NCPA - National Center for Policy Analysis


June 7, 2010

This month a dozen U.S. senators fired the opening salvo in what promises to be an aggressive oversight campaign to get to the bottom of Venezuelan dictator Hugo Chavez's support for terrorism.  A May 25 letter challenges Secretary of State Hillary Clinton to explain what the administration knows about Venezuela's support for a sprawling network of terrorist states and groups, including Iran, Hezbollah, Colombian "narcoterrorists," Cuba and Syria. 

Rallied by John Ensign (R-Nev.) and George LeMieux (R-Fla.), the senators are asking that Secretary Clinton explain what the administration knows about alleged arms shipments, high-level contacts and financial dealings linking Venezuela to a rogue's gallery of, well, rogues. The detailed letter signals that the senators already know more than the administration has been willing or able to substantiate about dictator Chavez's collaboration with anti-American terror groups and hostile regimes, says Roger F. Noriega, former ambassador to the Organization of American States. 

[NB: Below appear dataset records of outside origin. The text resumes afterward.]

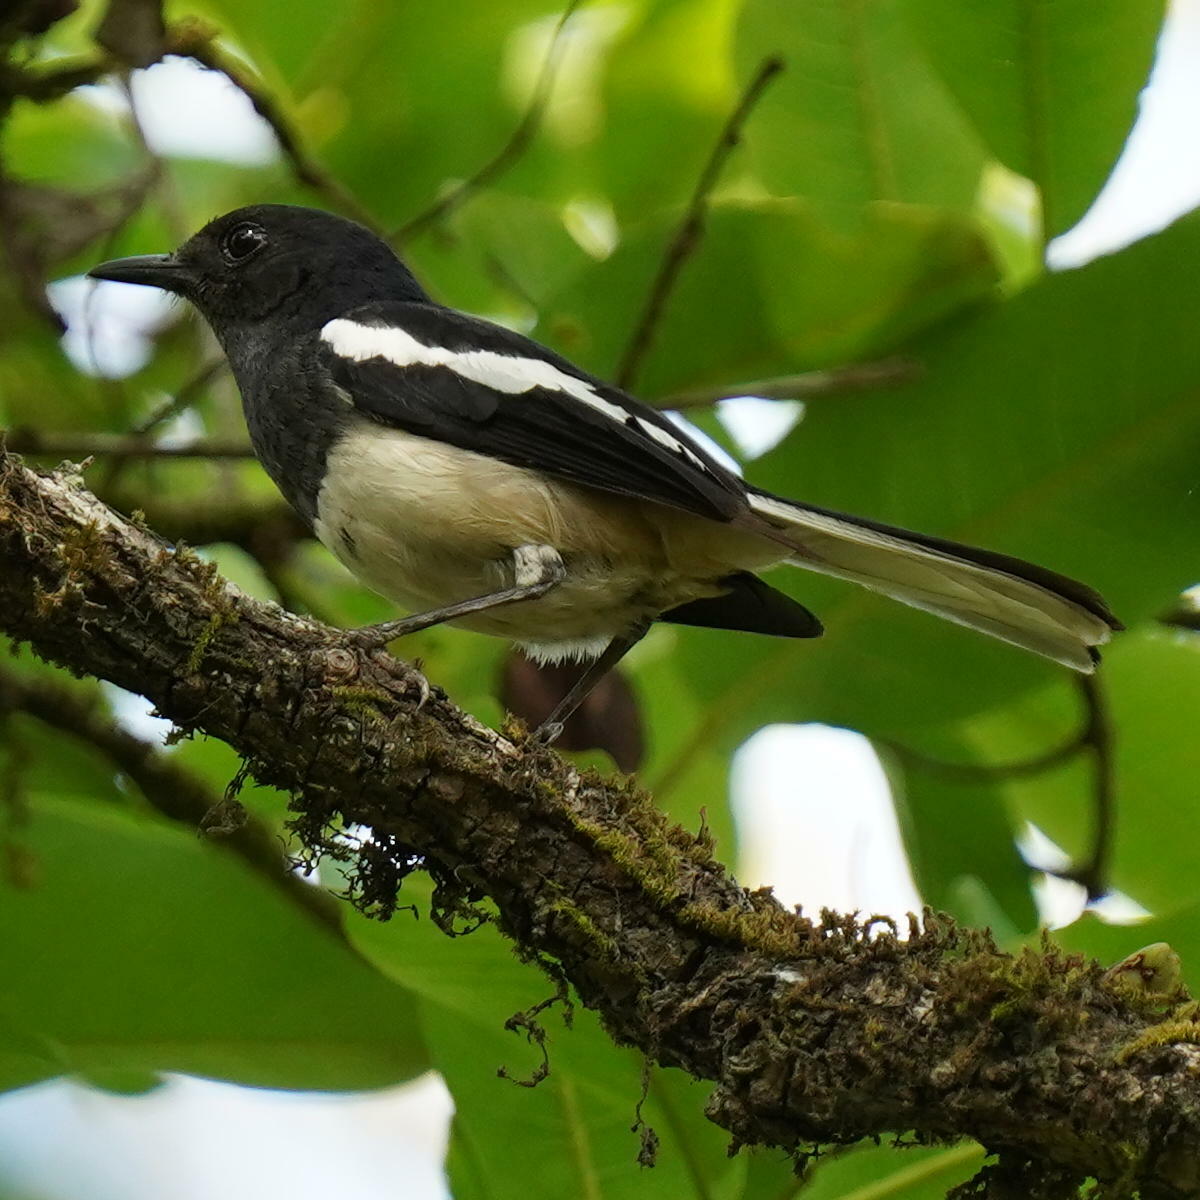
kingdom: Animalia
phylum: Chordata
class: Aves
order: Passeriformes
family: Muscicapidae
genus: Copsychus
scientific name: Copsychus saularis
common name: Oriental magpie-robin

Among Chavez's notorious actions the senators cite: 

  • The provision of "sanctuary" and the "flow of guns and money" -- including the provision of portable missiles, antitank rockets, and other weaponry -- to Colombian guerrillas.
  • Complicity in the illegal narcotics trade that fuels terrorism -- including the burgeoning traffic from Venezuelan territory to west and north Africa.
  • The "presence and activities of Hezbollah inside Venezuela" and a November 2009 shipment of Russian weapons from a Venezuelan arms cache to that group.
  • "Extensive support of the Castro regime in Cuba" and Chavez's reliance on Castro henchman Ramiro Valdes to repress internal opponents. 

More examples: 

  • Possible support for "Iran's covert nuclear enrichment program" in exchange for Iran's providing "nuclear knowhow" to Chavez.
  • Venezuela's delivery of gasoline to Iran and its help for Iran to evade international sanctions.
  • Suspicious air traffic and lax immigration controls on Caracas-Damascus-Tehran airline flights. 

This stepped-up congressional oversight is bound to build on the growing body of evidence pointing to Chavez's singular role in supporting terrorism and related criminality.  The Obama administration's decision to pull the trigger on Venezuela may hinge on whether the United States can afford to forfeit petroleum exports from that South American country, says Noriega.